*TEXT SHOWN*.
Monday, October 24, 2005

Some more on SOQ and Post Avant

The post below by Marcus (postpran) on 10/21 about The "School of Quietude" and the "Post Avant" sent me thinking. This is partly a comment on Marcus's highly interesting post, partly some random notions that may be related.

Three poets who were writing in English around the same time as Blake, Shelley, Wordsworth, Keats, etc., and who are not usually grouped with the Romantics (by people who concern themselves with such groupings) are Walter Scott, Walter Savage Landor, and George Crabbe. Thomas Hood is another. (This is in response to a specific question Marcus posed.)

The Romantics (Blake, Shelley, Wordsworth, Keats, etc.) were not necessarily the first in the history of innovative poetics. Certainly not the first in the world (consider, for instance, the Chinese poets of the Tang Dynasty, or the first Japanese tanka poets. The poetries of India, Persia, the Arabic world, have seen wave after wave of experiment and innovation for centuries, to name a few.

In English, an early innovator was Chaucer. He wrote, in English, at a time when the aristocracy of England spoke French. To write in one's own language, the language of everyday life (rather than the language of the aristocracy) -- this perhaps has relevance to the passionate work of some of the poets of today whose work might be described as avant-garde or post-avant?

Another innovator in English, later than Chaucer, earlier than the Romantics, was Shakespeare. Chaucer and Shakespeare, obviously, lived and worked among the many other poets and writers of their times, and in the world at large. They did not live or work in isolation; they were not the only ones.

The avant garde does not always "narrow the distance between life and art." Some poets usually described as avant-garde (at least during their time) created work that, in its effects, resulted in creating greater distance between art and life. Ezra P0und, for example. Even Pound's best work (and I admit here I'm not much of a fan of his poetry or other writing) -- the "translations" in Cathay, for instance -- seems to me to have a nostalgic stand-offish quality, as though one were looking at a highly mannered drama frozen in time in a painting on a wall at the far end of a large room.

*TASK PROMPT*. Repeat the passage of the post on the School of Quietude and Post Avant from "Another innovator in" to "a large room.", keeping every word as it stands.

*PROVIDED MATERIAL*.
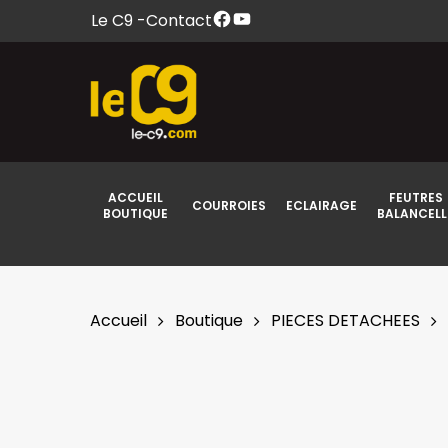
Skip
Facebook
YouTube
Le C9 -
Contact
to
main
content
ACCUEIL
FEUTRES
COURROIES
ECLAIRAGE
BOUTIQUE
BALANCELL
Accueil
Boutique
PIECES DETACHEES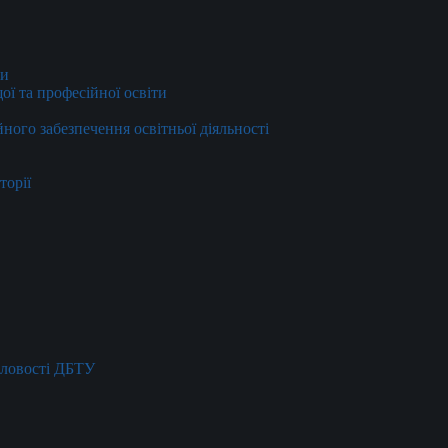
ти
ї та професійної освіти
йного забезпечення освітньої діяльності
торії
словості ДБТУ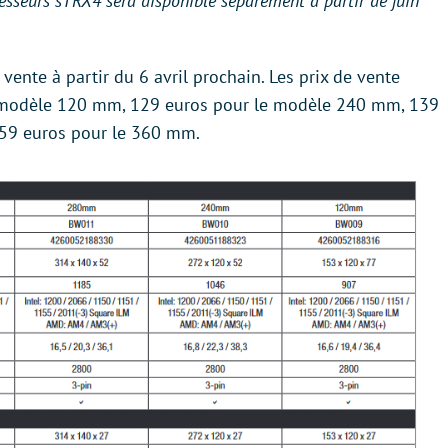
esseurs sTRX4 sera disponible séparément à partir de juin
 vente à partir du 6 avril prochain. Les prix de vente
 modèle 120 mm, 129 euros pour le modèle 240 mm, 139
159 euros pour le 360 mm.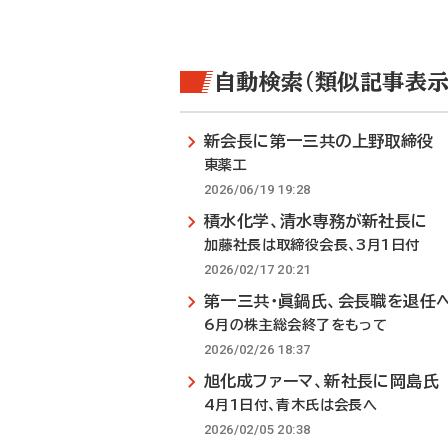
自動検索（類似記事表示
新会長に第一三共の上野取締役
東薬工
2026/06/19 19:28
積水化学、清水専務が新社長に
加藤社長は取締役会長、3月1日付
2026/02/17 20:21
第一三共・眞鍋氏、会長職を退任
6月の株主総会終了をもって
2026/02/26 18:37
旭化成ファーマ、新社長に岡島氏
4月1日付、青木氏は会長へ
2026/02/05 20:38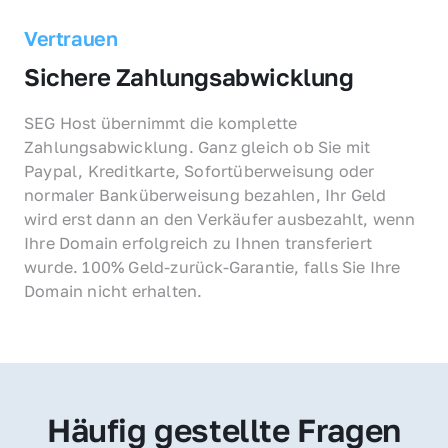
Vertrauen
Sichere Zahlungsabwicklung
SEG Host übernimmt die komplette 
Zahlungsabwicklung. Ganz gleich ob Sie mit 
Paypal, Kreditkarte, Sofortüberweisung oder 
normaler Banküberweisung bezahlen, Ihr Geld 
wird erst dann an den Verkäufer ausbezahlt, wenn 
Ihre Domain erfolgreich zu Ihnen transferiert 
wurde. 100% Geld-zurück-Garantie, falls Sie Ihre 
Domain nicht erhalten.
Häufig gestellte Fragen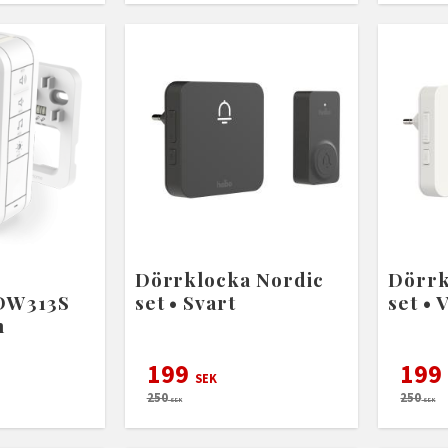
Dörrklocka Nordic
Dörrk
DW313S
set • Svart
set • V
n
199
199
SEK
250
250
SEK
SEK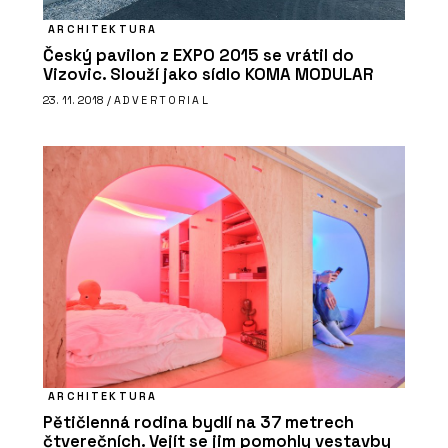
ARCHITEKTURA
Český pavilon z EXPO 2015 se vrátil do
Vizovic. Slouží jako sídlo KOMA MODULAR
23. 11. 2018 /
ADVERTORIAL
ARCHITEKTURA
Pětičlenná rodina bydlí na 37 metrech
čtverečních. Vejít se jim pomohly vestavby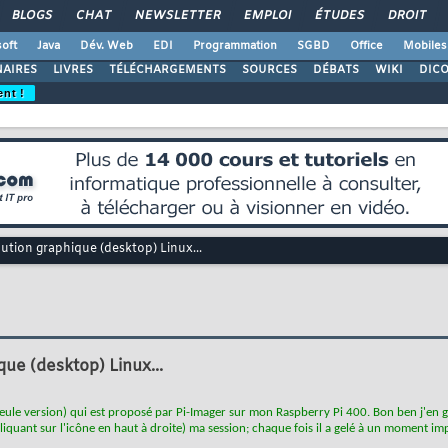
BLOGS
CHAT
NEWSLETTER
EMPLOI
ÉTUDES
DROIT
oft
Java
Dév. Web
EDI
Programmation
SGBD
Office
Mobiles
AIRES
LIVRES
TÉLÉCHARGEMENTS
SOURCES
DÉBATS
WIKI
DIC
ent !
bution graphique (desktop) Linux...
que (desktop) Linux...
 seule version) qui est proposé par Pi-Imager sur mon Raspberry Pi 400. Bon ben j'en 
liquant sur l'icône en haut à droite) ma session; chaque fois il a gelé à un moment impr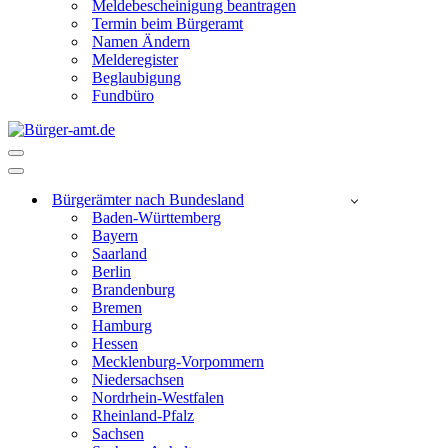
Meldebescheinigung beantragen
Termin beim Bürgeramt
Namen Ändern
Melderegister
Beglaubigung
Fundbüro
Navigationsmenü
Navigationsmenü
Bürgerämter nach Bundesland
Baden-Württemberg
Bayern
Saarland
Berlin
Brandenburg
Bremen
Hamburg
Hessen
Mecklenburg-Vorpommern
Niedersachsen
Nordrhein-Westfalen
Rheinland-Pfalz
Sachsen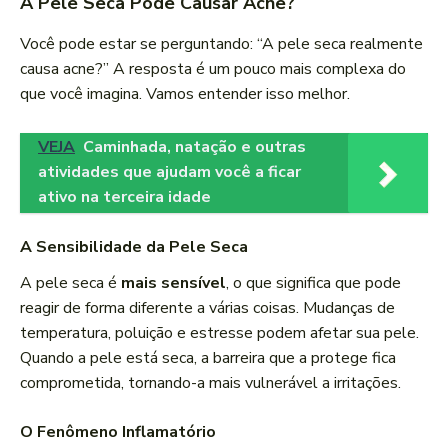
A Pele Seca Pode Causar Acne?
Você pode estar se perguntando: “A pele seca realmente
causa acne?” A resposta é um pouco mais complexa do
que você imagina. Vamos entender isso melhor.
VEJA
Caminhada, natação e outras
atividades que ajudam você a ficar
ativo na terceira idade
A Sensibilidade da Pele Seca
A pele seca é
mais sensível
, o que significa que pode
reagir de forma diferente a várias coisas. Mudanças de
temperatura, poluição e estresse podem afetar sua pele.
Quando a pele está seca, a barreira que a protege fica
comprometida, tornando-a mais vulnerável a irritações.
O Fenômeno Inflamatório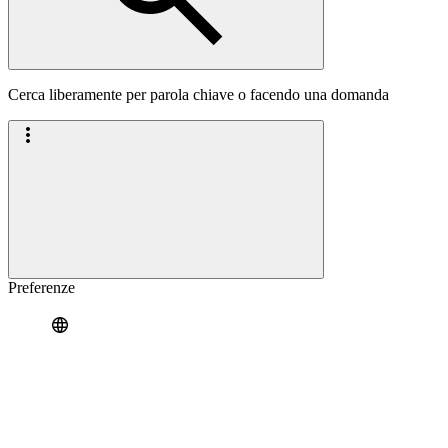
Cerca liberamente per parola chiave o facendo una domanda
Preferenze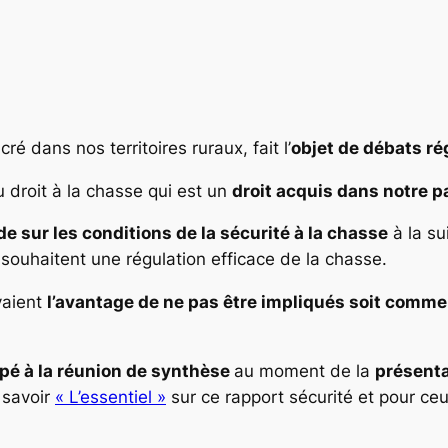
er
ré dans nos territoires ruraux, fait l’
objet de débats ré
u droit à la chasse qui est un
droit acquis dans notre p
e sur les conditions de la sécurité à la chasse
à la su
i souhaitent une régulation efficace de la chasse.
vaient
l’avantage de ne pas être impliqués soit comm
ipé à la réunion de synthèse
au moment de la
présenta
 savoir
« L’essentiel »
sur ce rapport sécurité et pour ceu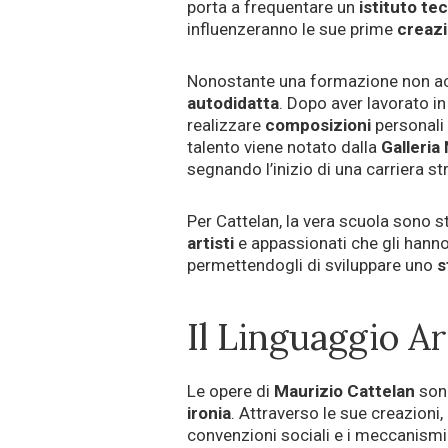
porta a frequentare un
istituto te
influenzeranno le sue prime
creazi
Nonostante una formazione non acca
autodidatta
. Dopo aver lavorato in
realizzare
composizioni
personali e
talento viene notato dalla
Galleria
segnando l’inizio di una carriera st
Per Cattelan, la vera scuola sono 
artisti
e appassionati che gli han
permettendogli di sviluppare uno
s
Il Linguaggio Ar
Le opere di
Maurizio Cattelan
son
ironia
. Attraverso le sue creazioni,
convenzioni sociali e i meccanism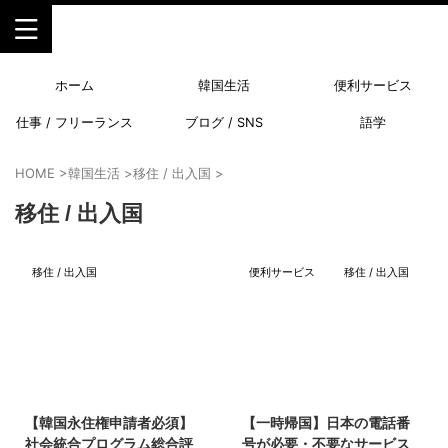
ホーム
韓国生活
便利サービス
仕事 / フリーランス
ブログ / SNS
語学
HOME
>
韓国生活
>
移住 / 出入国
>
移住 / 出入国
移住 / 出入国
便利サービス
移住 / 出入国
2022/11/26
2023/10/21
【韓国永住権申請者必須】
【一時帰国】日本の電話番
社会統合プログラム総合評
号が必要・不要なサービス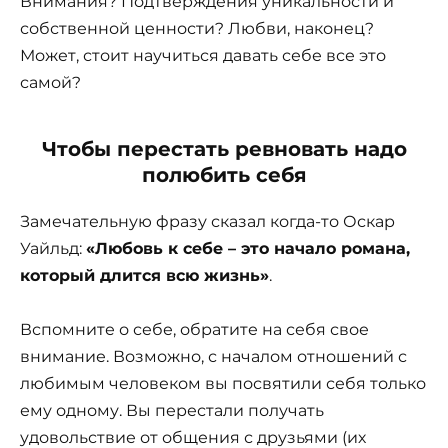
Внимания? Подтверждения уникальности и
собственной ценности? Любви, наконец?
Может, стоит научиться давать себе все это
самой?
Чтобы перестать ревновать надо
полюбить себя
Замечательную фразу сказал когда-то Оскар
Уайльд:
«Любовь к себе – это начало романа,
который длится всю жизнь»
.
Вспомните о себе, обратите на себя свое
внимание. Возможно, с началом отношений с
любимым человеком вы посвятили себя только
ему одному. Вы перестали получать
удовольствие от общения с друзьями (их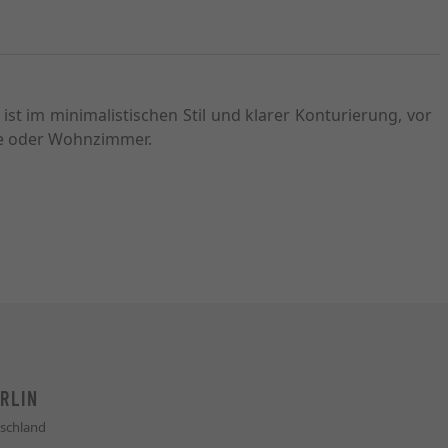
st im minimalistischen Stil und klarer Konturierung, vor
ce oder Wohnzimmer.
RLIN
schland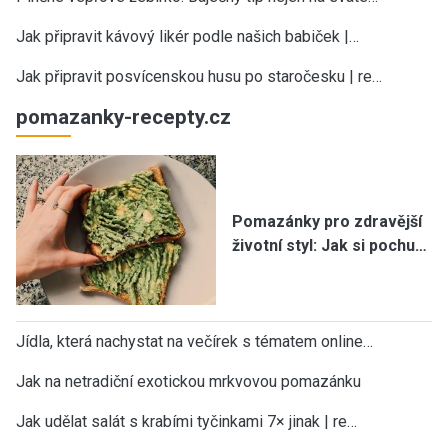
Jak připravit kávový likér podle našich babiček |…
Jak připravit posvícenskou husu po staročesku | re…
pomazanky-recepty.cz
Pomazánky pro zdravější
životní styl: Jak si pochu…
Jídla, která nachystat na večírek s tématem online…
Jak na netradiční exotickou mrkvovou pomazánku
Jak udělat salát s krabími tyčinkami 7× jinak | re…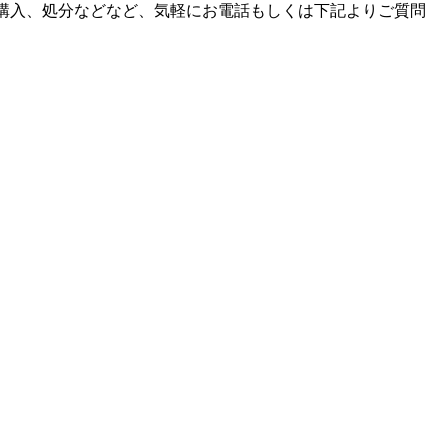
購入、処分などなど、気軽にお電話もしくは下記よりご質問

*TASK ANSWER*.
Another innovator in English, later than Chaucer, earlier than the Romantics, was Shakespeare. Chaucer and Shakespeare, obviously, lived and worked among the many other poets and writers of their times, and in the world at large. They did not live or work in isolation; they were not the only ones.

The avant garde does not always "narrow the distance between life and art." Some poets usually described as avant-garde (at least during their time) created work that, in its effects, resulted in creating greater distance between art and life. Ezra P0und, for example. Even Pound's best work (and I admit here I'm not much of a fan of his poetry or other writing) -- the "translations" in Cathay, for instance -- seems to me to have a nostalgic stand-offish quality, as though one were looking at a highly mannered drama frozen in time in a painting on a wall at the far end of a large room.